Reuters, one of the two leading newswire services, is no exception. When you click on a particular story link, you are taken to a page with that story. Surrounding the story are various lists of popular stories, recommendations of other stories, and conventional advertisements.
Here is such a page captured on October 27, with red outlines added for emphasis [see full size]:
In the left column is a box entitled “Recommended,” where various video stories are listed. [Note: screenshots below were captured prior to October 27 on a different page of Reuters and sent to Reuters for comment.] One would naturally believe that Reuters’ editors have chosen this content as their recommendations to readers.
In the bottom right-hand corner of that box is a tiny question mark.
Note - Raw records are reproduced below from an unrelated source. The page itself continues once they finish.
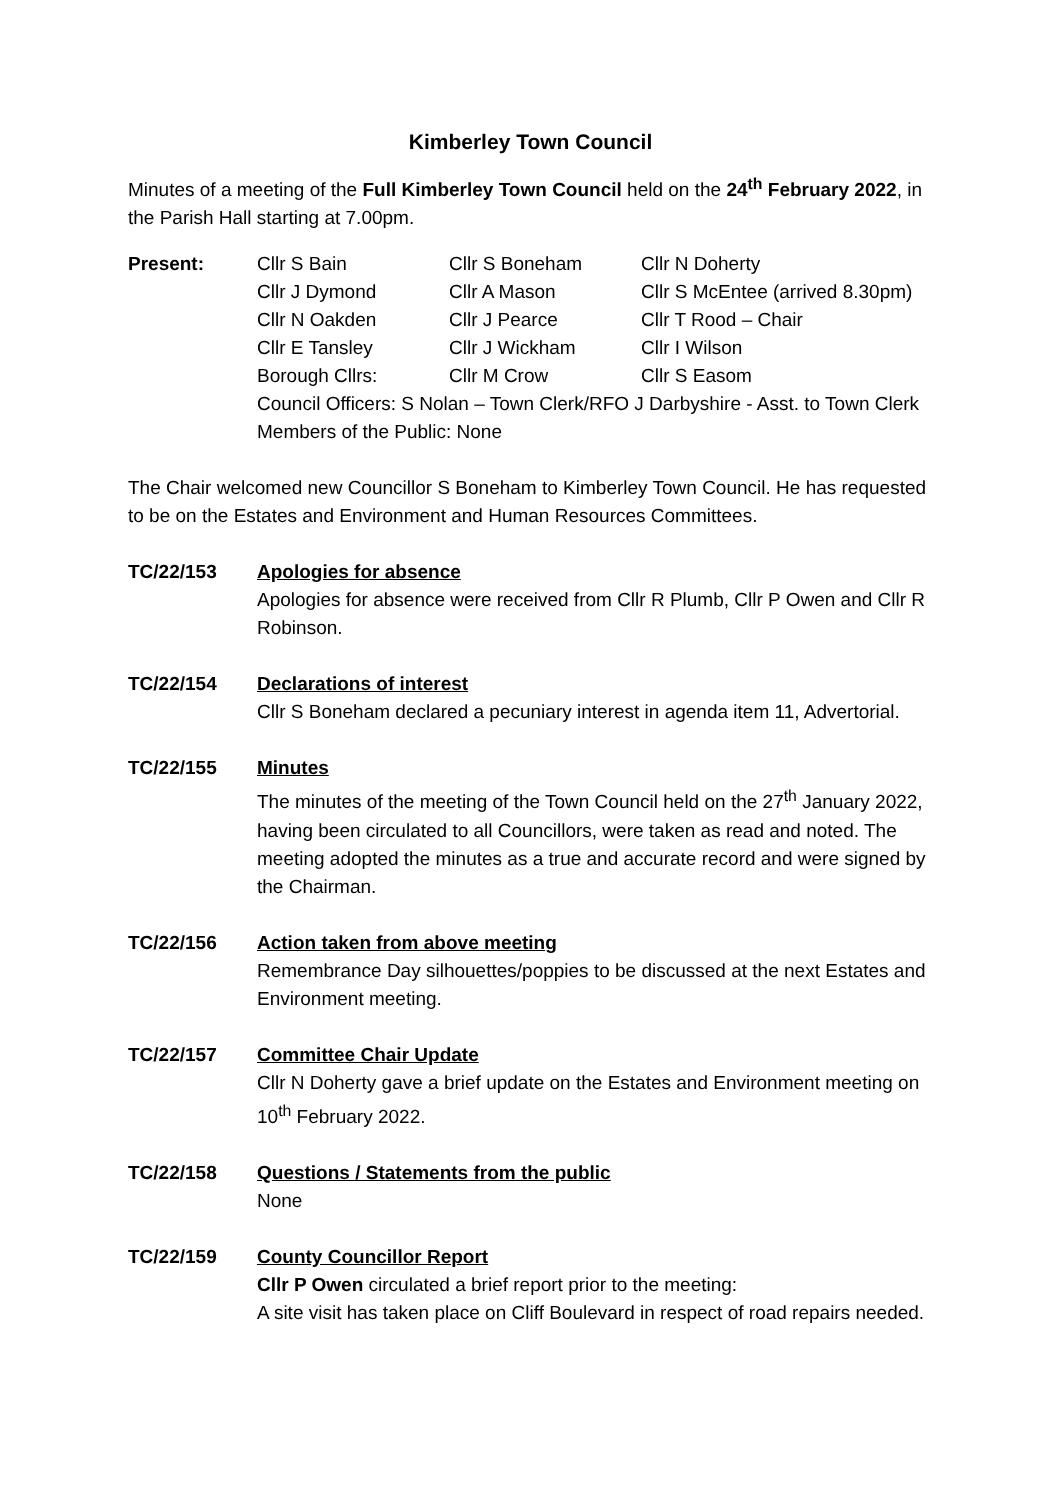Kimberley Town Council
Minutes of a meeting of the Full Kimberley Town Council held on the 24<sup>th</sup> February 2022, in the Parish Hall starting at 7.00pm.
Present: Cllr S Bain Cllr S Boneham Cllr N Doherty
Cllr J Dymond Cllr A Mason Cllr S McEntee (arrived 8.30pm)
Cllr N Oakden Cllr J Pearce Cllr T Rood – Chair
Cllr E Tansley Cllr J Wickham Cllr I Wilson
Borough Cllrs: Cllr M Crow Cllr S Easom
Council Officers: S Nolan – Town Clerk/RFO J Darbyshire - Asst. to Town Clerk
Members of the Public: None
The Chair welcomed new Councillor S Boneham to Kimberley Town Council. He has requested to be on the Estates and Environment and Human Resources Committees.
TC/22/153 Apologies for absence
Apologies for absence were received from Cllr R Plumb, Cllr P Owen and Cllr R Robinson.
TC/22/154 Declarations of interest
Cllr S Boneham declared a pecuniary interest in agenda item 11, Advertorial.
TC/22/155 Minutes
The minutes of the meeting of the Town Council held on the 27<sup>th</sup> January 2022, having been circulated to all Councillors, were taken as read and noted. The meeting adopted the minutes as a true and accurate record and were signed by the Chairman.
TC/22/156 Action taken from above meeting
Remembrance Day silhouettes/poppies to be discussed at the next Estates and Environment meeting.
TC/22/157 Committee Chair Update
Cllr N Doherty gave a brief update on the Estates and Environment meeting on 10<sup>th</sup> February 2022.
TC/22/158 Questions / Statements from the public
None
TC/22/159 County Councillor Report
Cllr P Owen circulated a brief report prior to the meeting:
A site visit has taken place on Cliff Boulevard in respect of road repairs needed.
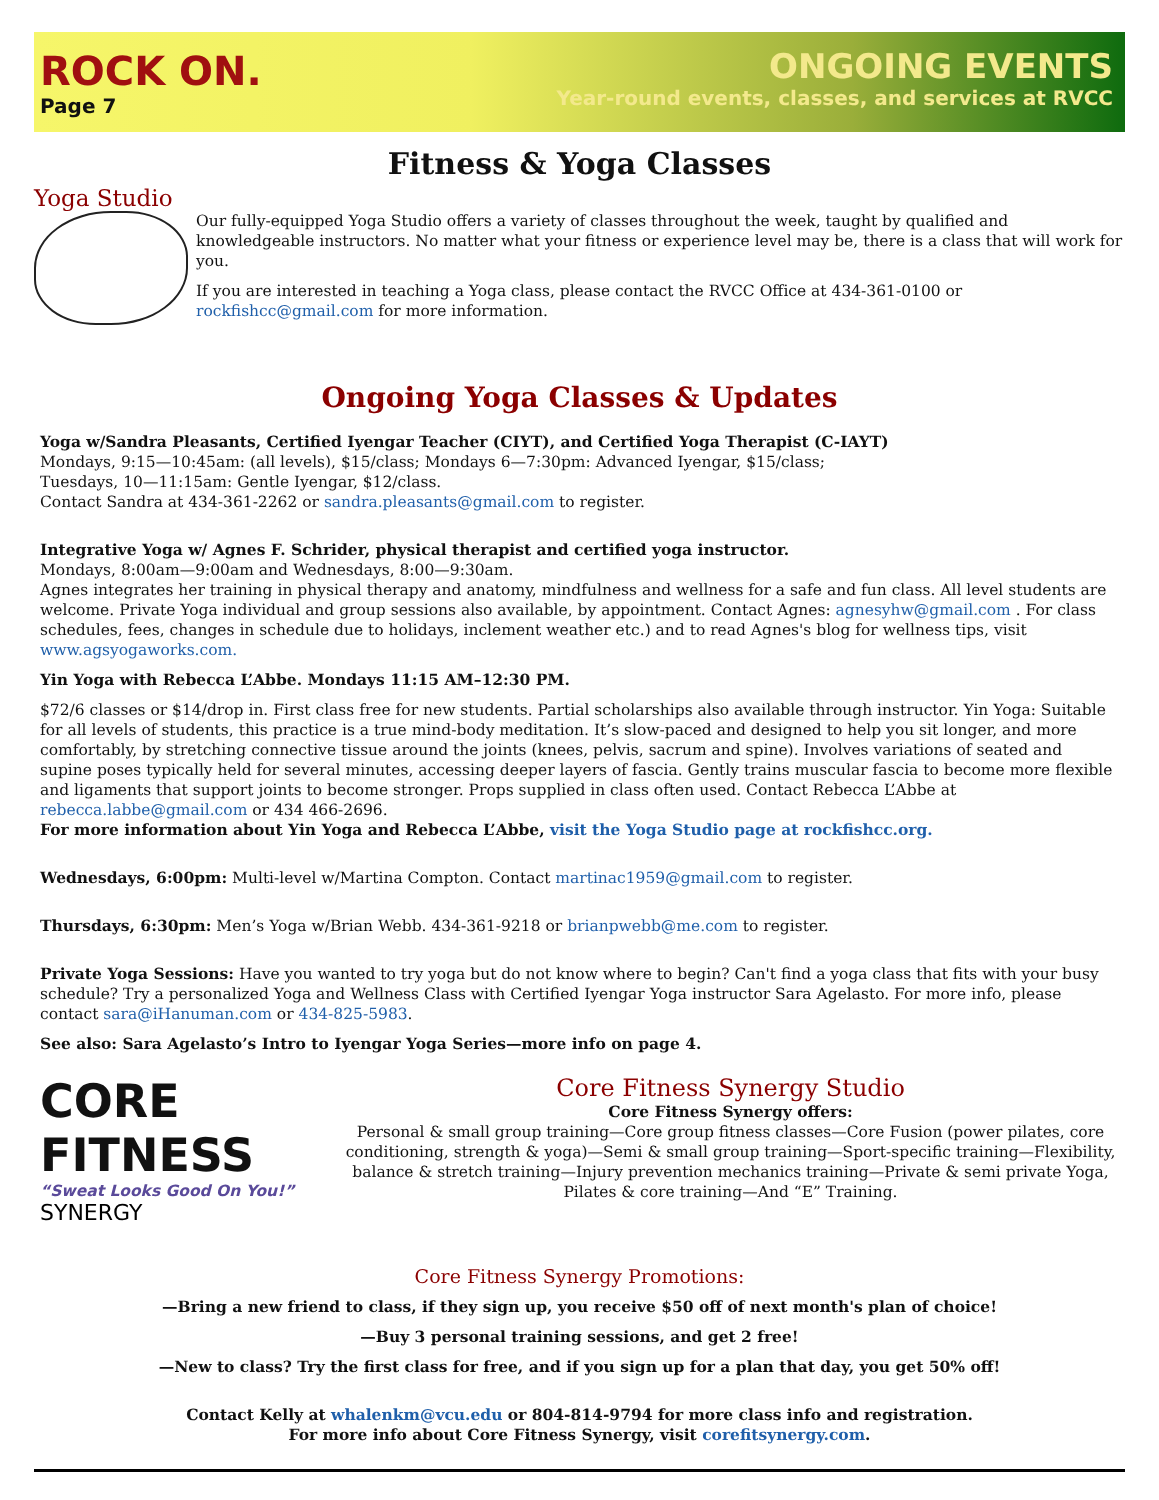ROCK ON.
Page 7
ONGOING EVENTS
Year-round events, classes, and services at RVCC
Fitness & Yoga Classes
Yoga Studio
Our fully-equipped Yoga Studio offers a variety of classes throughout the week, taught by qualified and knowledgeable instructors. No matter what your fitness or experience level may be, there is a class that will work for you.
If you are interested in teaching a Yoga class, please contact the RVCC Office at 434-361-0100 or rockfishcc@gmail.com for more information.
Ongoing Yoga Classes & Updates
Yoga w/Sandra Pleasants, Certified Iyengar Teacher (CIYT), and Certified Yoga Therapist (C-IAYT)
Mondays, 9:15—10:45am: (all levels), $15/class; Mondays 6—7:30pm: Advanced Iyengar, $15/class;
Tuesdays, 10—11:15am: Gentle Iyengar, $12/class.
Contact Sandra at 434-361-2262 or sandra.pleasants@gmail.com to register.
Integrative Yoga w/ Agnes F. Schrider, physical therapist and certified yoga instructor.
Mondays, 8:00am—9:00am and Wednesdays, 8:00—9:30am.
Agnes integrates her training in physical therapy and anatomy, mindfulness and wellness for a safe and fun class. All level students are welcome. Private Yoga individual and group sessions also available, by appointment. Contact Agnes: agnesyhw@gmail.com . For class schedules, fees, changes in schedule due to holidays, inclement weather etc.) and to read Agnes's blog for wellness tips, visit www.agsyogaworks.com.
Yin Yoga with Rebecca L’Abbe. Mondays 11:15 AM–12:30 PM.
$72/6 classes or $14/drop in. First class free for new students. Partial scholarships also available through instructor. Yin Yoga: Suitable for all levels of students, this practice is a true mind-body meditation. It’s slow-paced and designed to help you sit longer, and more comfortably, by stretching connective tissue around the joints (knees, pelvis, sacrum and spine). Involves variations of seated and supine poses typically held for several minutes, accessing deeper layers of fascia. Gently trains muscular fascia to become more flexible and ligaments that support joints to become stronger. Props supplied in class often used. Contact Rebecca L’Abbe at rebecca.labbe@gmail.com or 434 466-2696.
For more information about Yin Yoga and Rebecca L’Abbe, visit the Yoga Studio page at rockfishcc.org.
Wednesdays, 6:00pm: Multi-level w/Martina Compton. Contact martinac1959@gmail.com to register.
Thursdays, 6:30pm: Men’s Yoga w/Brian Webb. 434-361-9218 or brianpwebb@me.com to register.
Private Yoga Sessions: Have you wanted to try yoga but do not know where to begin? Can't find a yoga class that fits with your busy schedule? Try a personalized Yoga and Wellness Class with Certified Iyengar Yoga instructor Sara Agelasto. For more info, please contact sara@iHanuman.com or 434-825-5983.
See also: Sara Agelasto’s Intro to Iyengar Yoga Series—more info on page 4.
CORE FITNESS
“Sweat Looks Good On You!” SYNERGY
Core Fitness Synergy Studio
Core Fitness Synergy offers:
Personal & small group training—Core group fitness classes—Core Fusion (power pilates, core conditioning, strength & yoga)—Semi & small group training—Sport-specific training—Flexibility, balance & stretch training—Injury prevention mechanics training—Private & semi private Yoga, Pilates & core training—And “E” Training.
Core Fitness Synergy Promotions:
—Bring a new friend to class, if they sign up, you receive $50 off of next month's plan of choice!
—Buy 3 personal training sessions, and get 2 free!
—New to class? Try the first class for free, and if you sign up for a plan that day, you get 50% off!
Contact Kelly at whalenkm@vcu.edu or 804-814-9794 for more class info and registration.
For more info about Core Fitness Synergy, visit corefitsynergy.com.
If you click on it, an explanation pops up:
It says that a firm called “Outbrain,” not Reuters, has selected these videos and they were paid to place these links here and make these recommendations.
Similarly, further down the page, there is a box with a list of stories that says “More from Reuters” on the left, and another list of stories captioned “From Around the Web” on the right. That little question mark appears inconspicuously in the corner again.
The same disclosure is made about Outbrain there too, and one might believe that the stories in the right column are Outbrain’s recommendations (if you knew enough to click the link), but you would never imagine that the stories on the left where it says “More from Reuters” might also be paid links. (No matter what story you click on in that box, the status bar of your browser indicates that link first goes through Outbrain.)
In all there are six sections on this page (see red boxes) where news stories are linked but where that content is not actually recommended by Reuters. Someone has bought advertising space on the Reuters website to promote those stories (or the advertisements that might be on those pages). While sections labeled “Sponsored Content” should signal the reader that this is really an advertisement, other sections with just question mark or a little logo, do not clearly convey a similar message.
The Federal Trade Commission has worked with Google, for example, to ensure that paid search results that are really advertisements, be completely segregated from actual search results, be labeled as “ads,” and in some cases be on a contrasting background. Don’t news organizations have the same obligation not to misrepresent the content on their webpages and to better distinguish paid links to news stories from actual recommendations of the host site?
Mouse Print* sent Reuters detailed questions regarding the concerns raised by their sponsored content boxes, but received no response.
The Federal Trade Commission is said to be planning a roundtable discussion next month about this issue, which is referred to as “native advertising” or “sponsored content.”
[Please note: Reuters is but one of many news sites that feature these story recommendation boxes (CNN, Time, and 90,000 other sites use Outbrain), and Outbrain is just one of the firms that deals in sponsored content.]